Extract

Segment Open

Jean Toomer American Literature Analysis

(Masterpieces of American Literature)

Most of the fiction (at least four novels and more than a dozen short stories), drama (about a half-dozen plays), and poetry (more than eighty poems) that Toomer wrote during his lifetime remains in manuscript form, so his public reputation rests almost entirely on one work, Cane. Published in 1923, the slim volume includes work in all three genres and is widely recognized as a major product of the Harlem Renaissance, a 1920’s flowering of African American art and literature that created intense interest among black and white intellectuals.

Cane includes six brief prose cameos, seven stories, and a play, all of which concern African Americans of the time. The book is divided into three sections, the first and last of which are set in rural Georgia. The stories of the middle unit take place in Chicago and Washington, D.C. Between the first two sections, on a separate page, is a picture of an arc that is about one-fourth of a circle. On a page between the second and third parts are two such arcs, leaving an incomplete circle. In a letter to Waldo Frank accompanying the manuscript of Cane, Toomer explained the curves:From three angles, CANE’s design is a circle. Aesthetically, from simple forms to complex ones, and back to simple forms. Regionally, from the South up into the North, and back into the South again. Or from the North down into the South and then a return North. . . . Between each of the three sections, a curve. These, to vaguely indicate the design.

Segment Closed

Tasks
**A.** Translate this sentence from the Toomer analysis into Spanish: "The book is divided into three sections, the first and last of which are set in rural Georgia."
**B.** In the Toomer analysis, rewrite the part that opens with the words containing "(Masterpieces of American" and closes with "and white intellectuals.", substituting "thin book" for "slim volume".
**C.** According to the Toomer analysis, in what year was Cane published?
The listing comes from a different source than the Toomer analysis.

Record excerpts

Segment Open

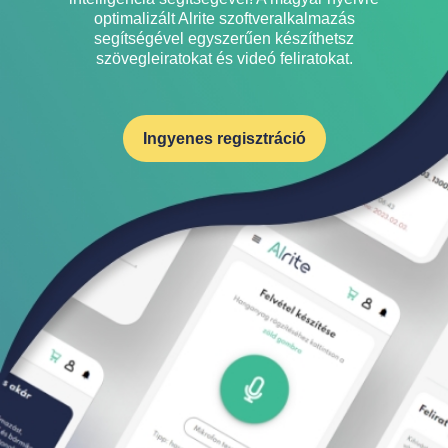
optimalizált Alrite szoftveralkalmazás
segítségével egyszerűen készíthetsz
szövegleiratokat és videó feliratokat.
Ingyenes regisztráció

Segment Closed
Segment Open

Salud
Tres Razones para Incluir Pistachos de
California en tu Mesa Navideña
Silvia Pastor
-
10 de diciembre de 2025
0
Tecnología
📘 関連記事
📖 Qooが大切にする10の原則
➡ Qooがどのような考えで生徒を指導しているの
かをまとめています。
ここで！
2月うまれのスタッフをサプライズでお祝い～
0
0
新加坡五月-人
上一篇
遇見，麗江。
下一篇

Segment Closed
Segment Open

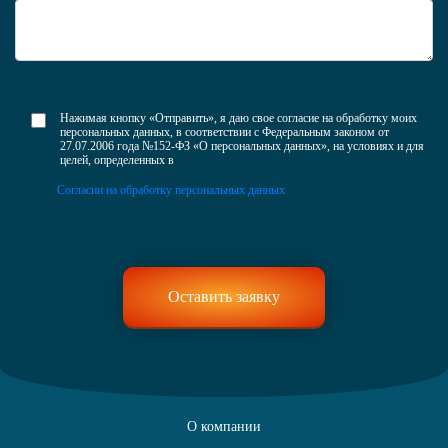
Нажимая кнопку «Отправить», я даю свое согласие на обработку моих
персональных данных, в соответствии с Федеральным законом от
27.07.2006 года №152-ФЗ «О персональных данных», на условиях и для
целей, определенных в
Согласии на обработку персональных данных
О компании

Segment Closed

Results of the tasks
**A.** El libro está dividido en tres secciones, la primera y la última de las cuales transcurren en la Georgia rural.

**B.**
(Masterpieces of American Literature)

Most of the fiction (at least four novels and more than a dozen short stories), drama (about a half-dozen plays), and poetry (more than eighty poems) that Toomer wrote during his lifetime remains in manuscript form, so his public reputation rests almost entirely on one work, Cane. Published in 1923, the thin book includes work in all three genres and is widely recognized as a major product of the Harlem Renaissance, a 1920’s flowering of African American art and literature that created intense interest among black and white intellectuals.

**C.** 1923